An unfortunate death occurred in Spring, a Houston, TX suburb in 2010 that has led to a wrongful death lawsuit. A man in his early twenties, Jamail Joseph Amron, died suddenly after a run-in with law enforcement. Amron, an engineering student, and restaurant owner, was under the influence of cocaine when he began having trouble breathing. He contacted authorities to try to get help for what was happening to him and eventually walked to a nearby fast-food establishment to seek help. He was provided a cup of water through the drive-through window, and he then proceeded to have a seat on the curb to try to recuperate and await help.

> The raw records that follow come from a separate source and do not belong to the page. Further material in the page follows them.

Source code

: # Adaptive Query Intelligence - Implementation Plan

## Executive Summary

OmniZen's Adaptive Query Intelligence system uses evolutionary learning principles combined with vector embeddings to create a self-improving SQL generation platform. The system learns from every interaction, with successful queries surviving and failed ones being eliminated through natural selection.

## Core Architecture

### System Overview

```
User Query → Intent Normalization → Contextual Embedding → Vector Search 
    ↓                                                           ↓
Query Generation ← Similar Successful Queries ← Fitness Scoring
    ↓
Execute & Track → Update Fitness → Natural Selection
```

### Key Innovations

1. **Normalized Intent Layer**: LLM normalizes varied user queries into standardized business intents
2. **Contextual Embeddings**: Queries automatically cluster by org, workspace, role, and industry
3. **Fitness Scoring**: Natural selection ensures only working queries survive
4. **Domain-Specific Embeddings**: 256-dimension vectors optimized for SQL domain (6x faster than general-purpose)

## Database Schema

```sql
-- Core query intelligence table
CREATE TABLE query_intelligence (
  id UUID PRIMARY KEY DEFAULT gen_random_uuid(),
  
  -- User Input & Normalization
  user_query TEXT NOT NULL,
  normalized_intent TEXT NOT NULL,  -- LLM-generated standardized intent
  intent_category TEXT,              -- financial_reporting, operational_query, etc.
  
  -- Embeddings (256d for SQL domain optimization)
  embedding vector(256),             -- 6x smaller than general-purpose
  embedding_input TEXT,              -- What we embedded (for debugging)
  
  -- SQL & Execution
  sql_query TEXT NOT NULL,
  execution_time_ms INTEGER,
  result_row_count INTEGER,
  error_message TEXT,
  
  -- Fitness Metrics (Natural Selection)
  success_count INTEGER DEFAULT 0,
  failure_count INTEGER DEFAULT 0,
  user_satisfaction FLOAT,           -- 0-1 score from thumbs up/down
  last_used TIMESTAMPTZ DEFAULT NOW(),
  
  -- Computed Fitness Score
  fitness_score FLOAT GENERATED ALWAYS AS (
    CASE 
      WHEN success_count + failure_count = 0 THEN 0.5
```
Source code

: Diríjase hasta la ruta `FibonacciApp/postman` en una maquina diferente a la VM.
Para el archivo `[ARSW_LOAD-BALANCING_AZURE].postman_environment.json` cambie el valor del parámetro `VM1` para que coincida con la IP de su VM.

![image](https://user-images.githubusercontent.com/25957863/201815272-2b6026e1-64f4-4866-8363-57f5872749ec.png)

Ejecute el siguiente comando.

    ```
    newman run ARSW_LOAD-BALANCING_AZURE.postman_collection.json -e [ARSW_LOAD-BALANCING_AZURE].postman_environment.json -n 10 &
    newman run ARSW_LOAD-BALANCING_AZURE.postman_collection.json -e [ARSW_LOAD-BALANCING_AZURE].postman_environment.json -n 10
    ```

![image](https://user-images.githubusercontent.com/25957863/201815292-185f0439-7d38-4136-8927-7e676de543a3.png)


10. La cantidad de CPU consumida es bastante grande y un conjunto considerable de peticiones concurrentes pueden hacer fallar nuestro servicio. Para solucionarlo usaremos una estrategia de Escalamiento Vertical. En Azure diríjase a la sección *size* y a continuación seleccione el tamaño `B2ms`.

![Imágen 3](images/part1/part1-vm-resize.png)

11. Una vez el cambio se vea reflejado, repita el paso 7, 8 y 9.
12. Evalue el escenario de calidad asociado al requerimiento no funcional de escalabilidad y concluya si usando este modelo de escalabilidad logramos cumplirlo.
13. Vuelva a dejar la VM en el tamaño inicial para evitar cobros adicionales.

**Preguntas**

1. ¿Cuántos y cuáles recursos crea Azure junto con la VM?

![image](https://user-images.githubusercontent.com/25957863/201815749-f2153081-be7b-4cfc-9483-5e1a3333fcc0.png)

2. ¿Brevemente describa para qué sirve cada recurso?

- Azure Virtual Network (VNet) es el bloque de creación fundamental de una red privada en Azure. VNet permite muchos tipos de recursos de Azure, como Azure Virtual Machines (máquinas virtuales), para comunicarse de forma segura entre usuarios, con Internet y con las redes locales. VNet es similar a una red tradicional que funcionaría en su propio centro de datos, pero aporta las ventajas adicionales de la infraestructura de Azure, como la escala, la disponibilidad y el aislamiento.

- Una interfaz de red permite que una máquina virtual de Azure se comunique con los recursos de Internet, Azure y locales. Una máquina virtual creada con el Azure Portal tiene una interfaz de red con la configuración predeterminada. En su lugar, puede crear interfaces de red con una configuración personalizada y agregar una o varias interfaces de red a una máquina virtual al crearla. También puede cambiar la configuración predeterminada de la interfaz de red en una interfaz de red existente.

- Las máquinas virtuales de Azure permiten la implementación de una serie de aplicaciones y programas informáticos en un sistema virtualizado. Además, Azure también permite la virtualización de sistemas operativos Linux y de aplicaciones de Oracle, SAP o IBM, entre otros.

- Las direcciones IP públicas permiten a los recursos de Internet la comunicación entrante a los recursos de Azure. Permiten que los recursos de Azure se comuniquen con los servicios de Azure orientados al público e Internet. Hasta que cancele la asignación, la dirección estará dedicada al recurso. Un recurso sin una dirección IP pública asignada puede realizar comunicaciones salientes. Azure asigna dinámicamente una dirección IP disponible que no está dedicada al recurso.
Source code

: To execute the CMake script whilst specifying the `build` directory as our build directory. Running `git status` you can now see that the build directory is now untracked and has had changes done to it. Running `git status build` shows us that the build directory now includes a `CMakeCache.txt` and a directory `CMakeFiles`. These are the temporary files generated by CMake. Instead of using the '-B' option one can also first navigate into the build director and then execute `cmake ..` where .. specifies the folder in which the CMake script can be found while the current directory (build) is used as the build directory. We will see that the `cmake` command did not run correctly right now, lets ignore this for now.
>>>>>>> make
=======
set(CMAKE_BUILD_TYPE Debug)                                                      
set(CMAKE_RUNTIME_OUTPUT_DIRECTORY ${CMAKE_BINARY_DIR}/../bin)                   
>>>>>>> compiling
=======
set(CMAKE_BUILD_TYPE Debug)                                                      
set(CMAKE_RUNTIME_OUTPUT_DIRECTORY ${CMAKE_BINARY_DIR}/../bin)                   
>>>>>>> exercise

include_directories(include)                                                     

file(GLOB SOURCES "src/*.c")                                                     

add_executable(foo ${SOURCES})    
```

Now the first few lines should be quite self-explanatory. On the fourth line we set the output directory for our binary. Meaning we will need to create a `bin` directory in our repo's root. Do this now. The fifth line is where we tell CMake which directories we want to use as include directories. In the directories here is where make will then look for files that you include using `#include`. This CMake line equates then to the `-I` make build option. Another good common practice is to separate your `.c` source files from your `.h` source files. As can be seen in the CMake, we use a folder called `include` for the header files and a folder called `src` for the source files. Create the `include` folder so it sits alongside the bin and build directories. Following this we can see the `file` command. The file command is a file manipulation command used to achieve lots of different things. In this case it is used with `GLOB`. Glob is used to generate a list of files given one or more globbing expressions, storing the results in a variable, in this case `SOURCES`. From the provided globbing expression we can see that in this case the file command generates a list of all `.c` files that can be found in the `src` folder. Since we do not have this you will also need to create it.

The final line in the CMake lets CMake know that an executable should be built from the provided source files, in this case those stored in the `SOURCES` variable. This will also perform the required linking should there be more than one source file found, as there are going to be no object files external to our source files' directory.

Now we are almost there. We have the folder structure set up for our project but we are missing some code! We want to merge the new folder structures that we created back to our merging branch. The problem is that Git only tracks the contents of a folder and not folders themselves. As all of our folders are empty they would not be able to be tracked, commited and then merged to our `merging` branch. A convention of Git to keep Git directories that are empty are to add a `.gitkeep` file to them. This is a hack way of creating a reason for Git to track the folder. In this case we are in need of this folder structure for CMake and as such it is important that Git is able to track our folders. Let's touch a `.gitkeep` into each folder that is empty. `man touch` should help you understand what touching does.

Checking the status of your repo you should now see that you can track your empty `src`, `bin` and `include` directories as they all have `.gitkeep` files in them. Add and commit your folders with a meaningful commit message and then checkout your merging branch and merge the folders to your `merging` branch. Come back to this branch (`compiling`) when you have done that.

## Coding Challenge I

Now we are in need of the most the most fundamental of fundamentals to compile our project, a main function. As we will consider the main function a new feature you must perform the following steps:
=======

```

The “help” that arrived ended up killing him. Amron was met with two local constables, who were acting as patrolling police officers at the time. The constables approached Amron, and without explanation immediately began placing the man who had called for help in handcuffs. Amron claimed he hadn’t done anything as he was being dragged to an ambulance. In a panic, he attempted to run back towards the restaurant when he was grabbed by the constables and thrown to the ground. While the officers were holding him down, they instructed the attending paramedics to inject Amron with a sedative.
The sedative was midazolam hydrochloride, commonly used to calm patients prior to surgery or during a seizure. The particular brand of sedative used on Amron is no longer on the market. When the injection hit him, he dropped down to the ground. The constables then proceeded to kick him while he was on the ground. His vitals were not examined for over 15 minutes when he was loaded onto the stretcher for the ambulance and sent off.
Amron is survived by his parents who are now pursuing a wrongful death case against Harris County, the Harris County Precinct, 7 constables, Cypress Creek Emergency Medical Services, and 3 paramedics for a number of claims, including excessive force, false arrest, and denial of medical treatment. Paramedics had been on the scene for quite some time, and only administered the strong sedative to Amron at the directive of the police, yet provided him none of the care that he contacted them for in the first place. The family claims that such a reckless and negligent use of this sedative likely caused Amron’s unfortunate death, and it was only exacerbated by the paramedics failure to bother helping him.
Eventually, the plaintiffs have been whittled down to just two: the constables, Haver and Vailes. These two were the very same ones that essentially attacked him, as they allegedly ordered the sedative to be administered.